Dataset content →

===============

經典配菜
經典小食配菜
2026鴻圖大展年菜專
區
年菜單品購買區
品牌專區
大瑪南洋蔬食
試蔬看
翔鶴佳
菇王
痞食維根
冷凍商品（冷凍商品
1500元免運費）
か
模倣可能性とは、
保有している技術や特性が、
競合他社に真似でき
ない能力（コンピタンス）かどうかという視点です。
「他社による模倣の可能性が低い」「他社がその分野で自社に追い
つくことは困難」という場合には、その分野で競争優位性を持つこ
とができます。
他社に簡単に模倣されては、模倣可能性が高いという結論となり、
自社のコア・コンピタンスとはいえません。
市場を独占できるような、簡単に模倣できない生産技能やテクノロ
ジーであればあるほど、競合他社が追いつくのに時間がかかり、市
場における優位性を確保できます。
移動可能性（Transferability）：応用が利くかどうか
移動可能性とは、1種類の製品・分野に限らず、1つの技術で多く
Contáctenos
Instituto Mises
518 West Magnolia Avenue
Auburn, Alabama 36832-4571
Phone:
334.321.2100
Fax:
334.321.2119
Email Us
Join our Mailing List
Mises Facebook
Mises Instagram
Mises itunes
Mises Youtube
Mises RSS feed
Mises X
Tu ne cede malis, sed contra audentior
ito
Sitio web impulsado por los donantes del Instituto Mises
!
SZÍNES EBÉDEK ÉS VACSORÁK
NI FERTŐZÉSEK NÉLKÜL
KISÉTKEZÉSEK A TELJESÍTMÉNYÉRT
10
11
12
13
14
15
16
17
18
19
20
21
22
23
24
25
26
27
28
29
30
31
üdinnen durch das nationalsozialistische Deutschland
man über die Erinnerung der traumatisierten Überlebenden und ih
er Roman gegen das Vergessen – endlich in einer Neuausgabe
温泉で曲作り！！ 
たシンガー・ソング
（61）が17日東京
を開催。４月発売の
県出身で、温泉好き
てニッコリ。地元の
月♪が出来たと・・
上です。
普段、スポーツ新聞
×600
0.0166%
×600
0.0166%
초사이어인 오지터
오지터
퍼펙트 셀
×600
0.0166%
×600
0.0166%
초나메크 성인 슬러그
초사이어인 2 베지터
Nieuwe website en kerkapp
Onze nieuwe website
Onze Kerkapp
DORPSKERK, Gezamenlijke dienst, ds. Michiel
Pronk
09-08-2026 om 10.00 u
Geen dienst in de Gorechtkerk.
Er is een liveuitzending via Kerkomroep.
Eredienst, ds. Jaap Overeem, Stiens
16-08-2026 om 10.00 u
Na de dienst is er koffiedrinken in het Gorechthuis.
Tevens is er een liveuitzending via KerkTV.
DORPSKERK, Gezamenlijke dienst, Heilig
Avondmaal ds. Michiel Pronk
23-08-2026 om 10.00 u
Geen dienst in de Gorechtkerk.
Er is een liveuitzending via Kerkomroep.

===============

What the task requires → Write out every line of the rows above word for word, in the same order, with each line on its own line.

Output →
經典配菜
經典小食配菜
2026鴻圖大展年菜專
區
年菜單品購買區
品牌專區
大瑪南洋蔬食
試蔬看
翔鶴佳
菇王
痞食維根
冷凍商品（冷凍商品
1500元免運費）
か
模倣可能性とは、
保有している技術や特性が、
競合他社に真似でき
ない能力（コンピタンス）かどうかという視点です。
「他社による模倣の可能性が低い」「他社がその分野で自社に追い
つくことは困難」という場合には、その分野で競争優位性を持つこ
とができます。
他社に簡単に模倣されては、模倣可能性が高いという結論となり、
自社のコア・コンピタンスとはいえません。
市場を独占できるような、簡単に模倣できない生産技能やテクノロ
ジーであればあるほど、競合他社が追いつくのに時間がかかり、市
場における優位性を確保できます。
移動可能性（Transferability）：応用が利くかどうか
移動可能性とは、1種類の製品・分野に限らず、1つの技術で多く
Contáctenos
Instituto Mises
518 West Magnolia Avenue
Auburn, Alabama 36832-4571
Phone:
334.321.2100
Fax:
334.321.2119
Email Us
Join our Mailing List
Mises Facebook
Mises Instagram
Mises itunes
Mises Youtube
Mises RSS feed
Mises X
Tu ne cede malis, sed contra audentior
ito
Sitio web impulsado por los donantes del Instituto Mises
!
SZÍNES EBÉDEK ÉS VACSORÁK
NI FERTŐZÉSEK NÉLKÜL
KISÉTKEZÉSEK A TELJESÍTMÉNYÉRT
10
11
12
13
14
15
16
17
18
19
20
21
22
23
24
25
26
27
28
29
30
31
üdinnen durch das nationalsozialistische Deutschland
man über die Erinnerung der traumatisierten Überlebenden und ih
er Roman gegen das Vergessen – endlich in einer Neuausgabe
温泉で曲作り！！ 
たシンガー・ソング
（61）が17日東京
を開催。４月発売の
県出身で、温泉好き
てニッコリ。地元の
月♪が出来たと・・
上です。
普段、スポーツ新聞
×600
0.0166%
×600
0.0166%
초사이어인 오지터
오지터
퍼펙트 셀
×600
0.0166%
×600
0.0166%
초나메크 성인 슬러그
초사이어인 2 베지터
Nieuwe website en kerkapp
Onze nieuwe website
Onze Kerkapp
DORPSKERK, Gezamenlijke dienst, ds. Michiel
Pronk
09-08-2026 om 10.00 u
Geen dienst in de Gorechtkerk.
Er is een liveuitzending via Kerkomroep.
Eredienst, ds. Jaap Overeem, Stiens
16-08-2026 om 10.00 u
Na de dienst is er koffiedrinken in het Gorechthuis.
Tevens is er een liveuitzending via KerkTV.
DORPSKERK, Gezamenlijke dienst, Heilig
Avondmaal ds. Michiel Pronk
23-08-2026 om 10.00 u
Geen dienst in de Gorechtkerk.
Er is een liveuitzending via Kerkomroep.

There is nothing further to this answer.